I possibili fattori di rischio
Se, come la violenza, l’incesto permea tutti gli strati sociali, esistono comunque dei fattori di rischio: «L’isolamento delle famiglie, l’assenza di una vita sociale normale, il poco rispetto per gli altri o le difficoltà personali degli adulti che non hanno una capacità affettiva adeguata» spiega il professor Caffo. «I famigliari spesso sanno cosa succede, o almeno lo sospettano, ma cercano di ignorare realtà così difficili. Alle volte le madri non denunciano i mariti, perché hanno un ruolo molto importante per il sostentamento della famiglia. Altre volte non ci si vuole porre il problema. E anche fare indagini di questo tipo è difficile: spesso non ci sono segni sul corpo del bambino, e il piccolo non parla e quando lo fa, usa il suo linguaggio».
Oggi, per fortuna, i bambini sono più capaci di parlare che in passato, come rileva il professor Caffo. «I minori oggi parlano di più grazie anche ai social, ma parlano nella loro comunità, magari al loro influencer, senza riuscire a confrontarsi con noi adulti. Siamo noi che dobbiamo intercettare i loro messaggi e metterci in ascolto. Anche noi constatiamo un aumento delle richieste di aiuto ma manca poi la rete adeguata di supporto, che accolga la loro domanda e dia sostegno».
Parliamo di agenzie educative, operatori e figure che stiano accanto ai bambini e siano capaci di ascoltarli, intervenendo. E questa risposta deve essere complessa: «È la famiglia che richiede interventi strutturati: la crisi economica, la pandemia, il digitale che separa le generazioni, fanno sì che le famiglie siano sempre più fragili. E le risposte , dall’altra parte, sono sempre più carenti: occorrono servizi di qualità, formazione e comunità forti che possano bilanciare le carenze dello Stato».

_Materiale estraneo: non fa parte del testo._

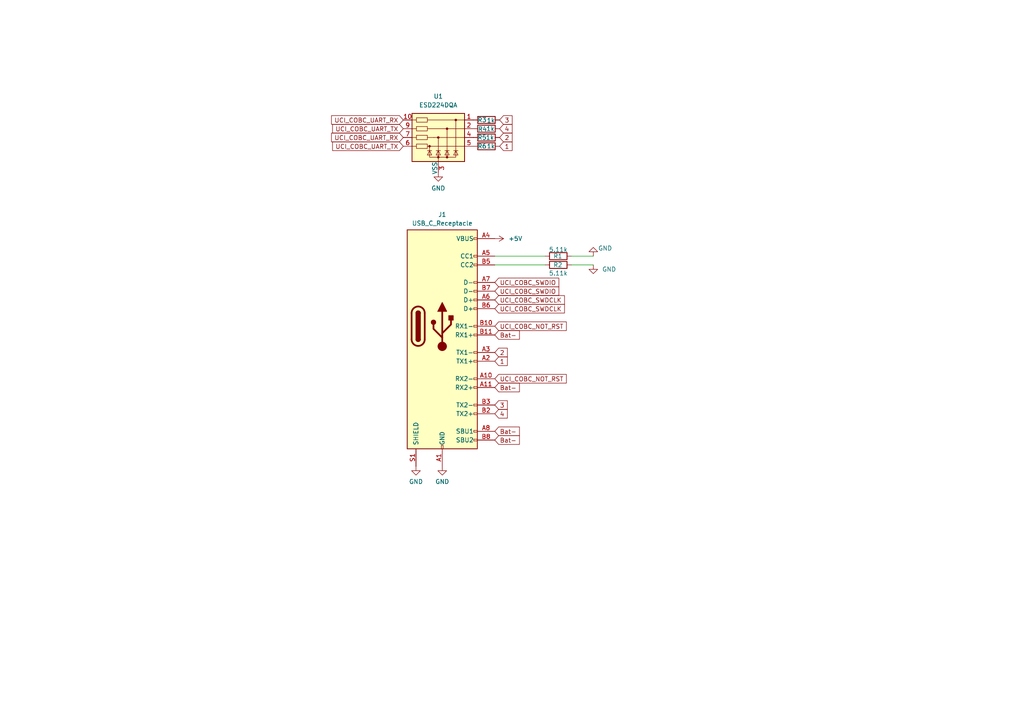
<source format=kicad_sch>
(kicad_sch (version 20230121) (generator eeschema)

  (uuid 49077c5a-00c8-4fd8-83f9-abc26de206fb)

  (paper "A4")

  


  (wire (pts (xy 158.115 74.295) (xy 143.51 74.295))
    (stroke (width 0) (type default))
    (uuid 015ff4c1-9abb-48ea-a2af-5876f9f7267a)
  )
  (wire (pts (xy 143.51 76.835) (xy 158.115 76.835))
    (stroke (width 0) (type default))
    (uuid 6b77d9e4-c102-4f4d-a631-171fca0cfd71)
  )
  (wire (pts (xy 165.735 76.835) (xy 172.085 76.835))
    (stroke (width 0) (type default))
    (uuid a4c3c396-1fc9-4570-a79f-39dbf03a7d36)
  )
  (wire (pts (xy 172.085 74.295) (xy 165.735 74.295))
    (stroke (width 0) (type default))
    (uuid e808d135-6fae-4641-a6c1-9fa5b3a7a952)
  )

  (global_label "UCI_COBC_UART_RX" (shape input) (at 116.967 34.798 180) (fields_autoplaced)
    (effects (font (size 1.27 1.27)) (justify right))
    (uuid 0901b7d4-9685-4ff5-8b3b-44ab45953925)
    (property "Intersheetrefs" "${INTERSHEET_REFS}" (at 96.1691 34.8774 0)
      (effects (font (size 1.27 1.27)) (justify right) hide)
    )
  )
  (global_label "4" (shape input) (at 144.907 37.338 0) (fields_autoplaced)
    (effects (font (size 1.27 1.27)) (justify left))
    (uuid 09d431b2-b913-46f3-8617-698407433421)
    (property "Intersheetrefs" "${INTERSHEET_REFS}" (at 148.5296 37.4174 0)
      (effects (font (size 1.27 1.27)) (justify left) hide)
    )
  )
  (global_label "UCI_COBC_NOT_RST" (shape input) (at 143.51 94.615 0) (fields_autoplaced)
    (effects (font (size 1.27 1.27)) (justify left))
    (uuid 0e871c2c-e785-4ca7-81c0-c73bf948c5f5)
    (property "Intersheetrefs" "${INTERSHEET_REFS}" (at 164.8195 94.615 0)
      (effects (font (size 1.27 1.27)) (justify left) hide)
    )
  )
  (global_label "UCI_COBC_UART_TX" (shape input) (at 116.967 42.418 180) (fields_autoplaced)
    (effects (font (size 1.27 1.27)) (justify right))
    (uuid 1eac5920-c1f3-4a1a-b5dd-15154c2aacec)
    (property "Intersheetrefs" "${INTERSHEET_REFS}" (at 96.4715 42.3386 0)
      (effects (font (size 1.27 1.27)) (justify right) hide)
    )
  )
  (global_label "3" (shape input) (at 143.51 117.475 0) (fields_autoplaced)
    (effects (font (size 1.27 1.27)) (justify left))
    (uuid 22eb5643-65b1-4b73-9605-a99ea6b081dc)
    (property "Intersheetrefs" "${INTERSHEET_REFS}" (at 147.1326 117.3956 0)
      (effects (font (size 1.27 1.27)) (justify left) hide)
    )
  )
  (global_label "UCI_COBC_NOT_RST" (shape input) (at 143.51 109.855 0) (fields_autoplaced)
    (effects (font (size 1.27 1.27)) (justify left))
    (uuid 2b55dc67-2600-4e97-beee-c372dcec8045)
    (property "Intersheetrefs" "${INTERSHEET_REFS}" (at 164.8195 109.855 0)
      (effects (font (size 1.27 1.27)) (justify left) hide)
    )
  )
  (global_label "1" (shape input) (at 143.51 104.775 0) (fields_autoplaced)
    (effects (font (size 1.27 1.27)) (justify left))
    (uuid 33773d33-8620-4ee0-befa-b59b2d2429f5)
    (property "Intersheetrefs" "${INTERSHEET_REFS}" (at 147.7047 104.775 0)
      (effects (font (size 1.27 1.27)) (justify left) hide)
    )
  )
  (global_label "2" (shape input) (at 143.51 102.235 0) (fields_autoplaced)
    (effects (font (size 1.27 1.27)) (justify left))
    (uuid 33b02cdf-cd56-46dd-8fc6-ef9191917895)
    (property "Intersheetrefs" "${INTERSHEET_REFS}" (at 147.7047 102.235 0)
      (effects (font (size 1.27 1.27)) (justify left) hide)
    )
  )
  (global_label "Bat-" (shape input) (at 143.51 97.155 0) (fields_autoplaced)
    (effects (font (size 1.27 1.27)) (justify left))
    (uuid 3522eaf6-afd1-4f3f-abaf-afad52257627)
    (property "Intersheetrefs" "${INTERSHEET_REFS}" (at 151.2123 97.155 0)
      (effects (font (size 1.27 1.27)) (justify left) hide)
    )
  )
  (global_label "3" (shape input) (at 144.907 34.798 0) (fields_autoplaced)
    (effects (font (size 1.27 1.27)) (justify left))
    (uuid 5f884276-34b0-4c27-8395-53047ab1da76)
    (property "Intersheetrefs" "${INTERSHEET_REFS}" (at 148.5296 34.8774 0)
      (effects (font (size 1.27 1.27)) (justify left) hide)
    )
  )
  (global_label "1" (shape input) (at 144.907 42.418 0) (fields_autoplaced)
    (effects (font (size 1.27 1.27)) (justify left))
    (uuid 6a131ff7-0ecf-43df-8bae-5478a064eca8)
    (property "Intersheetrefs" "${INTERSHEET_REFS}" (at 148.5296 42.4974 0)
      (effects (font (size 1.27 1.27)) (justify left) hide)
    )
  )
  (global_label "4" (shape input) (at 143.51 120.015 0) (fields_autoplaced)
    (effects (font (size 1.27 1.27)) (justify left))
    (uuid 6d1c4d20-3e40-422d-adaf-f505816707f3)
    (property "Intersheetrefs" "${INTERSHEET_REFS}" (at 147.1326 119.9356 0)
      (effects (font (size 1.27 1.27)) (justify left) hide)
    )
  )
  (global_label "UCI_COBC_UART_TX" (shape input) (at 116.967 37.338 180) (fields_autoplaced)
    (effects (font (size 1.27 1.27)) (justify right))
    (uuid 7eb8e156-5afe-4f6f-ae7f-140529afa3ef)
    (property "Intersheetrefs" "${INTERSHEET_REFS}" (at 96.4715 37.4174 0)
      (effects (font (size 1.27 1.27)) (justify right) hide)
    )
  )
  (global_label "UCI_COBC_SWDIO" (shape input) (at 143.51 84.455 0) (fields_autoplaced)
    (effects (font (size 1.27 1.27)) (justify left))
    (uuid 93585018-7c47-4400-8eef-a659a7eb56dc)
    (property "Intersheetrefs" "${INTERSHEET_REFS}" (at 162.6424 84.455 0)
      (effects (font (size 1.27 1.27)) (justify left) hide)
    )
  )
  (global_label "UCI_COBC_SWDCLK" (shape input) (at 143.51 89.535 0) (fields_autoplaced)
    (effects (font (size 1.27 1.27)) (justify left))
    (uuid acfe8d19-ffba-44c9-8154-31479352a0fe)
    (property "Intersheetrefs" "${INTERSHEET_REFS}" (at 164.2752 89.535 0)
      (effects (font (size 1.27 1.27)) (justify left) hide)
    )
  )
  (global_label "Bat-" (shape input) (at 143.51 112.395 0) (fields_autoplaced)
    (effects (font (size 1.27 1.27)) (justify left))
    (uuid c1e72f31-fd7b-4525-a6e4-37feb8d3f7de)
    (property "Intersheetrefs" "${INTERSHEET_REFS}" (at 151.2123 112.395 0)
      (effects (font (size 1.27 1.27)) (justify left) hide)
    )
  )
  (global_label "UCI_COBC_SWDIO" (shape input) (at 143.51 81.915 0) (fields_autoplaced)
    (effects (font (size 1.27 1.27)) (justify left))
    (uuid cfee30f4-e2be-4525-bad6-e74dcc87366f)
    (property "Intersheetrefs" "${INTERSHEET_REFS}" (at 162.6424 81.915 0)
      (effects (font (size 1.27 1.27)) (justify left) hide)
    )
  )
  (global_label "UCI_COBC_UART_RX" (shape input) (at 116.967 39.878 180) (fields_autoplaced)
    (effects (font (size 1.27 1.27)) (justify right))
    (uuid d7f238e5-6538-4cdd-a0bf-2cbe7cff30b1)
    (property "Intersheetrefs" "${INTERSHEET_REFS}" (at 96.1691 39.7986 0)
      (effects (font (size 1.27 1.27)) (justify right) hide)
    )
  )
  (global_label "2" (shape input) (at 144.907 39.878 0) (fields_autoplaced)
    (effects (font (size 1.27 1.27)) (justify left))
    (uuid e7964efa-ca4d-4a84-83af-c53a62499d5f)
    (property "Intersheetrefs" "${INTERSHEET_REFS}" (at 148.5296 39.7986 0)
      (effects (font (size 1.27 1.27)) (justify left) hide)
    )
  )
  (global_label "Bat-" (shape input) (at 143.51 125.095 0) (fields_autoplaced)
    (effects (font (size 1.27 1.27)) (justify left))
    (uuid eff043f1-27d6-48b5-819f-3c9b061d5c0b)
    (property "Intersheetrefs" "${INTERSHEET_REFS}" (at 151.2123 125.095 0)
      (effects (font (size 1.27 1.27)) (justify left) hide)
    )
  )
  (global_label "Bat-" (shape input) (at 143.51 127.635 0) (fields_autoplaced)
    (effects (font (size 1.27 1.27)) (justify left))
    (uuid fdb91f02-cece-4e10-9328-96fd1dfad602)
    (property "Intersheetrefs" "${INTERSHEET_REFS}" (at 151.2123 127.635 0)
      (effects (font (size 1.27 1.27)) (justify left) hide)
    )
  )
  (global_label "UCI_COBC_SWDCLK" (shape input) (at 143.51 86.995 0) (fields_autoplaced)
    (effects (font (size 1.27 1.27)) (justify left))
    (uuid ff7cac6e-3ab7-4b47-b84e-d65913523201)
    (property "Intersheetrefs" "${INTERSHEET_REFS}" (at 164.2752 86.995 0)
      (effects (font (size 1.27 1.27)) (justify left) hide)
    )
  )

  (symbol (lib_id "Connector:USB_C_Receptacle") (at 128.27 94.615 0) (unit 1)
    (in_bom yes) (on_board yes) (dnp no) (fields_autoplaced)
    (uuid 01988599-12bf-4e76-973f-d7aa9fb497de)
    (property "Reference" "J1" (at 128.27 62.23 0)
      (effects (font (size 1.27 1.27)))
    )
    (property "Value" "USB_C_Receptacle" (at 128.27 64.77 0)
      (effects (font (size 1.27 1.27)))
    )
    (property "Footprint" "STS_connector:USB4160030170C" (at 132.08 94.615 0)
      (effects (font (size 1.27 1.27)) hide)
    )
    (property "Datasheet" "https://www.usb.org/sites/default/files/documents/usb_type-c.zip" (at 132.08 94.615 0)
      (effects (font (size 1.27 1.27)) hide)
    )
    (pin "B9" (uuid db1403d0-04c3-44aa-ae39-2a35564f69bd))
    (pin "B2" (uuid 482c6d30-12c4-49f1-bfa1-81ea4e3fb6aa))
    (pin "B4" (uuid bfde4cff-2dbe-4eed-959f-616a030eb358))
    (pin "A2" (uuid 74956f12-d846-47a3-aa14-9eb0f49e4f92))
    (pin "B6" (uuid 1fd5546b-1ad2-4bc6-8cb1-390d3697ab64))
    (pin "B5" (uuid 0ee28e59-4df4-4943-a46c-690b311f8cfd))
    (pin "A11" (uuid d5ec3d23-b517-4961-a135-10424f7b508c))
    (pin "B3" (uuid 9e864cb9-4a8d-4daa-85b1-050a3f5d375d))
    (pin "A3" (uuid 6834e8ea-33b9-4f22-ba01-ce99ebf9325e))
    (pin "A4" (uuid 1011b596-ba75-48ff-9fb0-e97ddcafd084))
    (pin "A5" (uuid 7dbd2af1-5706-48d4-bbef-c60bcddc5d85))
    (pin "A12" (uuid 2b1399cc-92de-49f0-a850-7ac95f9f805d))
    (pin "S1" (uuid 769389f4-9c90-4d69-bb8b-8311171b6eb3))
    (pin "A6" (uuid c9207847-aa60-44f8-91a2-fcf4a6c9d400))
    (pin "B10" (uuid 230aa999-21ec-47f6-980b-005394a8f7a9))
    (pin "A9" (uuid 4b2cb8a3-cdf3-4bb1-82bb-35c656783a78))
    (pin "B8" (uuid d731123b-29a1-47af-9565-dded8ec1478b))
    (pin "A7" (uuid d90e6e19-6b5f-42aa-8f4b-da65bb223458))
    (pin "B1" (uuid 76e7a30d-7fed-4390-87d3-7783916938a4))
    (pin "A8" (uuid d86d8257-dc6c-41be-a269-4e68bf3c2b14))
    (pin "B12" (uuid 80bd7a01-d931-4317-a3f2-85b9a04a83ec))
    (pin "B11" (uuid fb7ecc03-799a-4269-9be7-dda8f5143cbe))
    (pin "A1" (uuid 5829ba13-7a85-43e1-a31d-21935026c2fe))
    (pin "A10" (uuid 8fc638ea-53ea-4fbb-82fb-954b878ca8de))
    (pin "B7" (uuid 36bccf36-773a-4c6e-ad7a-f1ef462d25ee))
    (instances
      (project "UCI"
        (path "/49077c5a-00c8-4fd8-83f9-abc26de206fb"
          (reference "J1") (unit 1)
        )
      )
    )
  )

  (symbol (lib_id "power:+5V") (at 143.51 69.215 270) (unit 1)
    (in_bom yes) (on_board yes) (dnp no) (fields_autoplaced)
    (uuid 092b9b5c-7b4a-4aff-87f7-197b59942a26)
    (property "Reference" "#PWR02" (at 139.7 69.215 0)
      (effects (font (size 1.27 1.27)) hide)
    )
    (property "Value" "+5V" (at 147.447 69.2149 90)
      (effects (font (size 1.27 1.27)) (justify left))
    )
    (property "Footprint" "" (at 143.51 69.215 0)
      (effects (font (size 1.27 1.27)) hide)
    )
    (property "Datasheet" "" (at 143.51 69.215 0)
      (effects (font (size 1.27 1.27)) hide)
    )
    (pin "1" (uuid a678a4be-8252-4b0a-8d5b-d660e35f8026))
    (instances
      (project "UCI"
        (path "/49077c5a-00c8-4fd8-83f9-abc26de206fb"
          (reference "#PWR02") (unit 1)
        )
      )
    )
  )

  (symbol (lib_id "Device:R") (at 141.097 37.338 270) (unit 1)
    (in_bom yes) (on_board yes) (dnp no)
    (uuid 1deeb9be-9471-4299-9afa-592cf52bada3)
    (property "Reference" "R4" (at 139.954 37.465 90)
      (effects (font (size 1.27 1.27)))
    )
    (property "Value" "1k" (at 142.24 37.338 90)
      (effects (font (size 1.27 1.27)))
    )
    (property "Footprint" "Resistor_SMD:R_0603_1608Metric" (at 141.097 35.56 90)
      (effects (font (size 1.27 1.27)) hide)
    )
    (property "Datasheet" "~" (at 141.097 37.338 0)
      (effects (font (size 1.27 1.27)) hide)
    )
    (pin "1" (uuid 2b4418b4-b63c-4232-bcd0-ef717830c116))
    (pin "2" (uuid ea014407-ea64-4864-8aa1-92dec0a6d2e5))
    (instances
      (project "UCI"
        (path "/49077c5a-00c8-4fd8-83f9-abc26de206fb"
          (reference "R4") (unit 1)
        )
      )
    )
  )

  (symbol (lib_id "Device:R") (at 141.097 42.418 270) (unit 1)
    (in_bom yes) (on_board yes) (dnp no)
    (uuid 2e229ca0-9b51-4723-b1e2-6acb62d44aee)
    (property "Reference" "R6" (at 139.827 42.418 90)
      (effects (font (size 1.27 1.27)))
    )
    (property "Value" "1k" (at 142.367 42.418 90)
      (effects (font (size 1.27 1.27)))
    )
    (property "Footprint" "Resistor_SMD:R_0603_1608Metric" (at 141.097 40.64 90)
      (effects (font (size 1.27 1.27)) hide)
    )
    (property "Datasheet" "~" (at 141.097 42.418 0)
      (effects (font (size 1.27 1.27)) hide)
    )
    (pin "1" (uuid 9c08ca73-2201-4047-87ef-52a0853af0a7))
    (pin "2" (uuid 6b22b8a4-0e9a-451e-8ae5-cc88089ac3aa))
    (instances
      (project "UCI"
        (path "/49077c5a-00c8-4fd8-83f9-abc26de206fb"
          (reference "R6") (unit 1)
        )
      )
    )
  )

  (symbol (lib_id "Device:R") (at 141.097 39.878 270) (unit 1)
    (in_bom yes) (on_board yes) (dnp no)
    (uuid 3370832a-d976-43f8-9c4c-593658a12ba4)
    (property "Reference" "R5" (at 139.827 39.878 90)
      (effects (font (size 1.27 1.27)))
    )
    (property "Value" "1k" (at 142.113 39.878 90)
      (effects (font (size 1.27 1.27)))
    )
    (property "Footprint" "Resistor_SMD:R_0603_1608Metric" (at 141.097 38.1 90)
      (effects (font (size 1.27 1.27)) hide)
    )
    (property "Datasheet" "~" (at 141.097 39.878 0)
      (effects (font (size 1.27 1.27)) hide)
    )
    (pin "1" (uuid 1ebb2f2a-36c5-4bae-ab55-1dcf8a80a713))
    (pin "2" (uuid 67d36197-ad64-4fca-b9fa-6dea3be93504))
    (instances
      (project "UCI"
        (path "/49077c5a-00c8-4fd8-83f9-abc26de206fb"
          (reference "R5") (unit 1)
        )
      )
    )
  )

  (symbol (lib_id "Power_Protection:ESD224DQA") (at 127.127 39.878 0) (mirror y) (unit 1)
    (in_bom yes) (on_board yes) (dnp no) (fields_autoplaced)
    (uuid 3bd779eb-f708-4363-ad59-98d67bcac496)
    (property "Reference" "U1" (at 127.127 27.94 0)
      (effects (font (size 1.27 1.27)))
    )
    (property "Value" "ESD224DQA" (at 127.127 30.48 0)
      (effects (font (size 1.27 1.27)))
    )
    (property "Footprint" "Package_DFN_QFN:Diodes_UDFN-10_1.0x2.5mm_P0.5mm" (at 127.762 51.308 0)
      (effects (font (size 1.27 1.27)) hide)
    )
    (property "Datasheet" "https://www.ti.com/lit/ds/symlink/esd224.pdf" (at 127.127 53.848 0)
      (effects (font (size 1.27 1.27)) hide)
    )
    (pin "1" (uuid 4ceec35a-4d69-4e70-85fd-25ebb5644efe))
    (pin "10" (uuid f436c787-3d92-4f28-bae7-ac9395829342))
    (pin "2" (uuid b37bdc8b-808a-48fe-a1c1-98146dffe7a3))
    (pin "3" (uuid 886946d5-e0c2-4816-b86b-94aa60dd3207))
    (pin "4" (uuid cd6fd584-2e1b-4112-a81b-27613f348954))
    (pin "5" (uuid 076069c1-99a2-44cd-b6cf-27637c84c8b5))
    (pin "6" (uuid d7c505d1-ba1b-4908-b7a9-e7180431dd32))
    (pin "7" (uuid 8c23c6c7-ce54-4fcc-a679-78476476b332))
    (pin "8" (uuid 5653383e-4ebc-4d7b-bbc0-8c2c6d66af2a))
    (pin "9" (uuid 7849ea1e-7115-43c2-976f-4dd622b15788))
    (instances
      (project "UCI"
        (path "/49077c5a-00c8-4fd8-83f9-abc26de206fb"
          (reference "U1") (unit 1)
        )
      )
    )
  )

  (symbol (lib_id "power:GND") (at 172.085 76.835 0) (unit 1)
    (in_bom yes) (on_board yes) (dnp no) (fields_autoplaced)
    (uuid 5068bfca-e987-4219-9567-21f85b0bce05)
    (property "Reference" "#PWR0109" (at 172.085 83.185 0)
      (effects (font (size 1.27 1.27)) hide)
    )
    (property "Value" "GND" (at 174.625 78.1049 0)
      (effects (font (size 1.27 1.27)) (justify left))
    )
    (property "Footprint" "" (at 172.085 76.835 0)
      (effects (font (size 1.27 1.27)) hide)
    )
    (property "Datasheet" "" (at 172.085 76.835 0)
      (effects (font (size 1.27 1.27)) hide)
    )
    (pin "1" (uuid 0a8f8786-35d5-40ee-8d81-c42281f11761))
    (instances
      (project "UCI"
        (path "/49077c5a-00c8-4fd8-83f9-abc26de206fb"
          (reference "#PWR0109") (unit 1)
        )
      )
    )
  )

  (symbol (lib_id "power:GND") (at 172.085 74.295 180) (unit 1)
    (in_bom yes) (on_board yes) (dnp no)
    (uuid 5a36a834-a872-48f5-a07e-702fa0d5388a)
    (property "Reference" "#PWR0105" (at 172.085 67.945 0)
      (effects (font (size 1.27 1.27)) hide)
    )
    (property "Value" "GND" (at 175.514 72.009 0)
      (effects (font (size 1.27 1.27)))
    )
    (property "Footprint" "" (at 172.085 74.295 0)
      (effects (font (size 1.27 1.27)) hide)
    )
    (property "Datasheet" "" (at 172.085 74.295 0)
      (effects (font (size 1.27 1.27)) hide)
    )
    (pin "1" (uuid 09650dff-6195-4c40-a2ab-78a3fa109064))
    (instances
      (project "UCI"
        (path "/49077c5a-00c8-4fd8-83f9-abc26de206fb"
          (reference "#PWR0105") (unit 1)
        )
      )
    )
  )

  (symbol (lib_id "Device:R") (at 161.925 74.295 270) (unit 1)
    (in_bom yes) (on_board yes) (dnp no)
    (uuid 6a68b333-20f3-4870-97ba-d80abfecd633)
    (property "Reference" "R1" (at 161.798 74.295 90)
      (effects (font (size 1.27 1.27)))
    )
    (property "Value" "5.11k" (at 161.925 72.39 90)
      (effects (font (size 1.27 1.27)))
    )
    (property "Footprint" "Resistor_SMD:R_0603_1608Metric" (at 161.925 72.517 90)
      (effects (font (size 1.27 1.27)) hide)
    )
    (property "Datasheet" "~" (at 161.925 74.295 0)
      (effects (font (size 1.27 1.27)) hide)
    )
    (pin "1" (uuid aea7b1bf-0f32-49c4-8a9a-859419830dee))
    (pin "2" (uuid 89d5c2ed-1298-4504-a4cc-134419c1eac9))
    (instances
      (project "UCI"
        (path "/49077c5a-00c8-4fd8-83f9-abc26de206fb"
          (reference "R1") (unit 1)
        )
      )
    )
  )

  (symbol (lib_id "power:GND") (at 127.127 50.038 0) (unit 1)
    (in_bom yes) (on_board yes) (dnp no) (fields_autoplaced)
    (uuid 7241970a-7429-4431-83d6-5342a8d07eb5)
    (property "Reference" "#PWR0113" (at 127.127 56.388 0)
      (effects (font (size 1.27 1.27)) hide)
    )
    (property "Value" "GND" (at 127.127 54.61 0)
      (effects (font (size 1.27 1.27)))
    )
    (property "Footprint" "" (at 127.127 50.038 0)
      (effects (font (size 1.27 1.27)) hide)
    )
    (property "Datasheet" "" (at 127.127 50.038 0)
      (effects (font (size 1.27 1.27)) hide)
    )
    (pin "1" (uuid ac06e069-acac-443b-9538-8692bb03138b))
    (instances
      (project "UCI"
        (path "/49077c5a-00c8-4fd8-83f9-abc26de206fb"
          (reference "#PWR0113") (unit 1)
        )
      )
    )
  )

  (symbol (lib_id "power:GND") (at 128.27 135.255 0) (mirror y) (unit 1)
    (in_bom yes) (on_board yes) (dnp no) (fields_autoplaced)
    (uuid 77af4674-ae11-48f4-8232-012619343890)
    (property "Reference" "#PWR03" (at 128.27 141.605 0)
      (effects (font (size 1.27 1.27)) hide)
    )
    (property "Value" "GND" (at 128.27 139.7 0)
      (effects (font (size 1.27 1.27)))
    )
    (property "Footprint" "" (at 128.27 135.255 0)
      (effects (font (size 1.27 1.27)) hide)
    )
    (property "Datasheet" "" (at 128.27 135.255 0)
      (effects (font (size 1.27 1.27)) hide)
    )
    (pin "1" (uuid a35ba1ed-5dce-4fc1-bbcc-78f5cf15c8e1))
    (instances
      (project "UCI"
        (path "/49077c5a-00c8-4fd8-83f9-abc26de206fb"
          (reference "#PWR03") (unit 1)
        )
      )
    )
  )

  (symbol (lib_id "Device:R") (at 161.925 76.835 270) (unit 1)
    (in_bom yes) (on_board yes) (dnp no)
    (uuid 95225fb3-dcb6-4c52-a84b-39ba7a139455)
    (property "Reference" "R2" (at 161.798 76.835 90)
      (effects (font (size 1.27 1.27)))
    )
    (property "Value" "5.11k" (at 161.925 79.248 90)
      (effects (font (size 1.27 1.27)))
    )
    (property "Footprint" "Resistor_SMD:R_0603_1608Metric" (at 161.925 75.057 90)
      (effects (font (size 1.27 1.27)) hide)
    )
    (property "Datasheet" "~" (at 161.925 76.835 0)
      (effects (font (size 1.27 1.27)) hide)
    )
    (pin "1" (uuid 2d22ba75-4bec-4be7-9139-b8a0106f9587))
    (pin "2" (uuid bf1f529a-6cc8-45a4-ae07-c0eba75d662a))
    (instances
      (project "UCI"
        (path "/49077c5a-00c8-4fd8-83f9-abc26de206fb"
          (reference "R2") (unit 1)
        )
      )
    )
  )

  (symbol (lib_id "Device:R") (at 141.097 34.798 270) (unit 1)
    (in_bom yes) (on_board yes) (dnp no)
    (uuid a86e402e-a94b-4b1a-aa00-9e74aa1bad38)
    (property "Reference" "R3" (at 139.827 34.798 90)
      (effects (font (size 1.27 1.27)))
    )
    (property "Value" "1k" (at 142.367 34.925 90)
      (effects (font (size 1.27 1.27)))
    )
    (property "Footprint" "Resistor_SMD:R_0603_1608Metric" (at 141.097 33.02 90)
      (effects (font (size 1.27 1.27)) hide)
    )
    (property "Datasheet" "~" (at 141.097 34.798 0)
      (effects (font (size 1.27 1.27)) hide)
    )
    (pin "1" (uuid 6d8b80f3-afaf-43df-9471-9c1aa87e9d54))
    (pin "2" (uuid 6f742431-7d6b-4ba6-aa69-994164505517))
    (instances
      (project "UCI"
        (path "/49077c5a-00c8-4fd8-83f9-abc26de206fb"
          (reference "R3") (unit 1)
        )
      )
    )
  )

  (symbol (lib_id "power:GND") (at 120.65 135.255 0) (mirror y) (unit 1)
    (in_bom yes) (on_board yes) (dnp no) (fields_autoplaced)
    (uuid f1e67d46-82b6-4f48-af3f-cb2ebcec9760)
    (property "Reference" "#PWR04" (at 120.65 141.605 0)
      (effects (font (size 1.27 1.27)) hide)
    )
    (property "Value" "GND" (at 120.65 139.7 0)
      (effects (font (size 1.27 1.27)))
    )
    (property "Footprint" "" (at 120.65 135.255 0)
      (effects (font (size 1.27 1.27)) hide)
    )
    (property "Datasheet" "" (at 120.65 135.255 0)
      (effects (font (size 1.27 1.27)) hide)
    )
    (pin "1" (uuid b47d85c3-6de6-4895-af23-e595c72bd457))
    (instances
      (project "UCI"
        (path "/49077c5a-00c8-4fd8-83f9-abc26de206fb"
          (reference "#PWR04") (unit 1)
        )
      )
    )
  )

  (sheet_instances
    (path "/" (page "1"))
  )
)

</source>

Cosa dice la legge sull’incesto: ciò che conta è il pubblico scandalo
E poi c’è la legge. Qual è la risposta del legislatore? Così com’è, rispecchia una grave carenza culturale del nostro ordinamento, come rileva l’avvocata Claudia Rabellino Becce: «La nostra cultura si traduce nelle leggi: i pregiudizi nascono nella cultura e si cristallizzano nelle leggi. Finché le leggi non cambiano, vuol dire che la società non è cambiata. L’abuso in famiglia è regolato dall’articolo art. 564 del Codice Penale che punisce con la reclusione da uno a cinque anni “Chiunque, in modo che ne derivi pubblico scandalo, commette incesto con un discendente o un ascendente, o con un affine in linea retta, ovvero con una sorella o un fratello”. È evidente che a essere tutelato non è il benessere del bambino, ma la tranquillità della famiglia. Il “pubblico scandalo” è quindi al centro della norma. Un paradosso enorme, lo stesso che costringe le vittime di violenza sessuale a dover dimostrare che ci sia stata minaccia o costrizione, quando l’unico aspetto da considerare dovrebbe essere la presenza o meno del consenso».